### Text ###
Implementation:DataTalksClub Data engineering zoomcamp Dbt Marts Models

From Leeroopedia


Page Metadata
Knowledge Sources repo: DataTalksClub/data-engineering-zoomcamp, dbt docs: dbt marts reference, dbt incremental models
Domains Analytics Engineering, Dimensional Modeling, Marts Models
Last Updated 2026-02-09 14:00 GMT

Overview

Concrete dbt models implementing the marts (business-facing) layer, producing a star-schema with an incremental fact table, two dimension tables, and a monthly revenue reporting aggregation for NYC taxi trip analytics.
### Available data ###
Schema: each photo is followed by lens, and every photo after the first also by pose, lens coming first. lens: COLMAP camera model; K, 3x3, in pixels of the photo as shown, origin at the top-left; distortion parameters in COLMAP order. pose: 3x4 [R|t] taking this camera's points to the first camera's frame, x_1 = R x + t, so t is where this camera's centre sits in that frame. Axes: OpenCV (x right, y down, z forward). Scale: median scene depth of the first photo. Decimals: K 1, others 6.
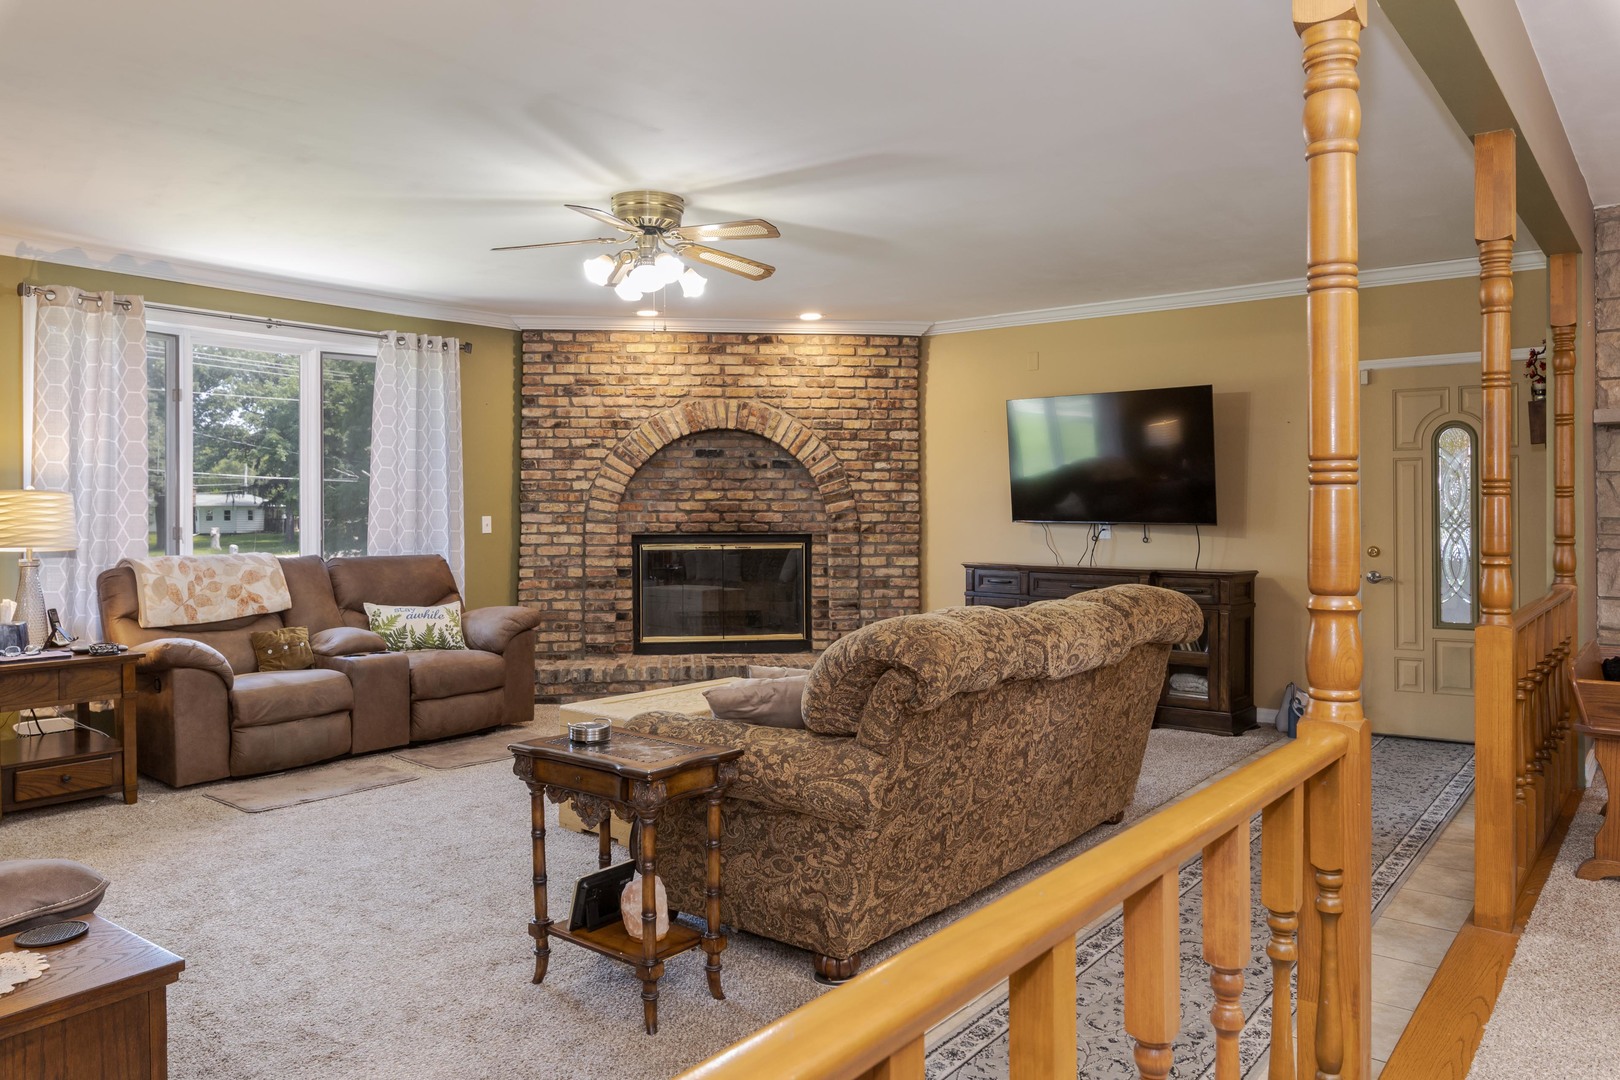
lens RADIAL K [[1138.1, 0, 789.9], [0, 1138.1, 500.3], [0, 0, 1]] dist [-0.002306, -0.013859]
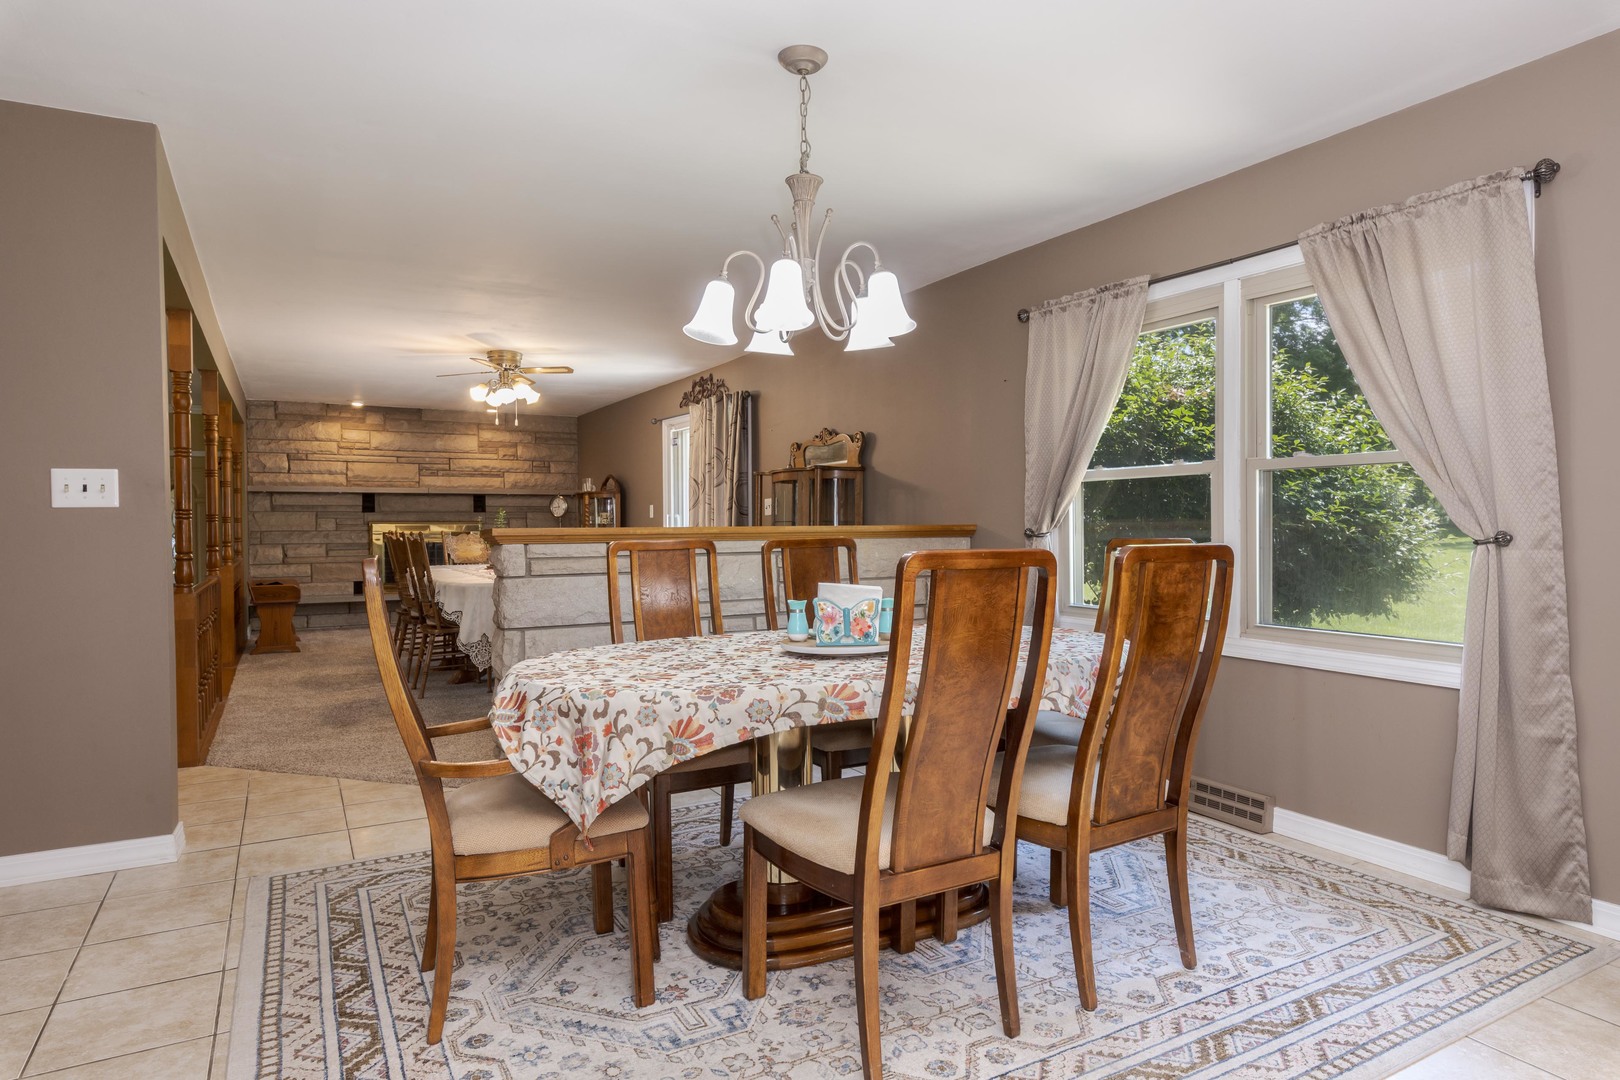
lens RADIAL K [[954.1, 0, 835.8], [0, 954.1, 536.0], [0, 0, 1]] dist [0.009348, -0.003439]
pose [[0.363499, -0.012114, 0.931516, -0.435271], [-0.001755, 0.999905, 0.013689, -0.002311], [-0.931593, -0.006611, 0.363443, -0.537551]]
###
» Task list:
**A)** According to the text on dbt marts models, how many dimension tables does the star-schema include?
**B)** Continue the text on dbt marts models from the point where it stops.

» Outputs by task:
**A)** Two.

**B)**
Description

The marts layer consists of four models organized into core and reporting sub-directories:

  • fct_trips (26 output columns, incremental): The central fact table joining int_trips with dim_zones to enrich trips with pickup/dropoff borough and zone names. Computes trip_duration_minutes using the get_trip_duration_minutes macro. Uses merge-based incremental strategy with trip_id as unique key.
  • dim_zones (4 output columns): Dimension table built from the taxi_zone_lookup seed, providing location_id-to-zone/borough mapping. Renames locationid to location_id.
  • dim_vendors (2 output columns): Dimension table built from distinct vendor_ids in fct_trips, using the get_vendor_data macro to map vendor IDs to company names via a compiled CASE statement.
  • fct_monthly_zone_revenue (11 output columns): Reporting aggregation that groups fct_trips by pickup zone, month, and service type. Computes revenue breakdowns, trip counts, and averages. Uses cross-database date truncation (BigQuery vs DuckDB syntax).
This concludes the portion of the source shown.